The ratio of the first metal element-containing WC powder in the mixed powder can be, for example, 80% by mass or more and 99.9% by mass or less. Moreover, the ratio of the cobalt powder in the mixed powder can be, for example, 0.1% by mass or more and 20% by mass or less. Moreover, the ratio of the chromium carbide powder in the mixed powder can be, for example, 0.1% by mass or more and 2% by mass or less. Moreover, the ratio of the vanadium carbide powder in the mixed powder can be, for example, 0.1% by mass or more and 2% by mass or less.

A wet bead mill (“LMZ06” (trademark) manufactured by Ashizawa Fine Tech Co., Ltd.) can be used for mixing each raw material powder. Mixing time can be 2 hours or more and 20 hours or less. By these, the raw material powder can be finely pulverized and pulverized.

After the mixing step, the mixed powder may be granulated if necessary. By granulating the mixed powder, it is easy to fill the mixed powder into a die or mold during the molding process described below. A known granulation method can be applied for granulation, and for example, a commercially available granulator such as a spray dryer can be used.

<Molding process>
The molding step is a step of molding the mixed powder obtained in the mixing step into a shape for a rotary tool (for example, a round bar shape) to obtain a compact. General methods and conditions may be adopted for the molding method and molding conditions in the molding step, and are not particularly limited.

<Sintering process>
The sintering step is a step of obtaining a cemented carbide intermediate by sintering the molded body obtained through the molding step by a sintering HIP (Hot Isostatic Pressing) (sinter hip) process that can be pressurized during sintering. be.

The sintering temperature is preferably 1320°C or higher and 1500°C or lower, more preferably 1330°C or higher and 1450°C or lower, and even more preferably 1340°C or higher and 1420°C or lower.

The sintering time is preferably 30 minutes or more and 120 minutes or less, more preferably 45 minutes or more and 90 minutes or less.

The degree of vacuum (pressure) during sintering is preferably 0.1 kPa or more and 10 MPa or less.

Although the atmosphere during sintering is not particularly limited, examples of the atmosphere include an _N2 gas atmosphere and an inert gas atmosphere such as Ar.

<Cooling process>
The cooling step is a step of cooling the cemented carbide intermediate after the sintering step.
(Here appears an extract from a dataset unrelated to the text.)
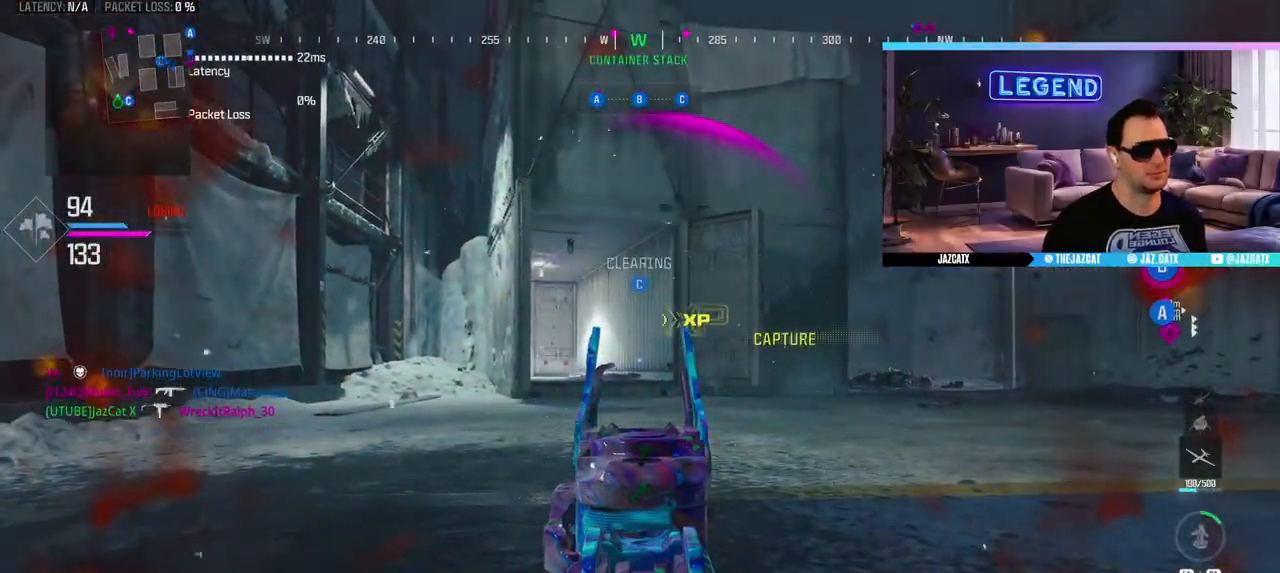
{"buttons": ["L3"], "left_stick": "up", "right_stick": "center", "events": [[117, "L3", "up"], [150, "right_stick", "center"], [167, "L3", "down"], [300, "L3", "up"], [350, "L3", "down"]]}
For example, the cemented carbide intermediate can be quenched to 1000° C. in Ar gas.

<Characteristics of the cemented carbide manufacturing method of the present embodiment>
In the cemented carbide obtained by the above manufacturing method, the ratio R1 of the number of atoms of the first metal element to the sum of the number of atoms of the first metal element and the number of atoms of the tungsten element in the first region is , the ratio R2 of the number of atoms of the first metal element to the sum of the number of atoms of the first metal element and the number of atoms of the tungsten element in the second region, and the R2 is 1.30 times or more, It is 2.0% or more and 10.0% or less. The reason is presumed as follows.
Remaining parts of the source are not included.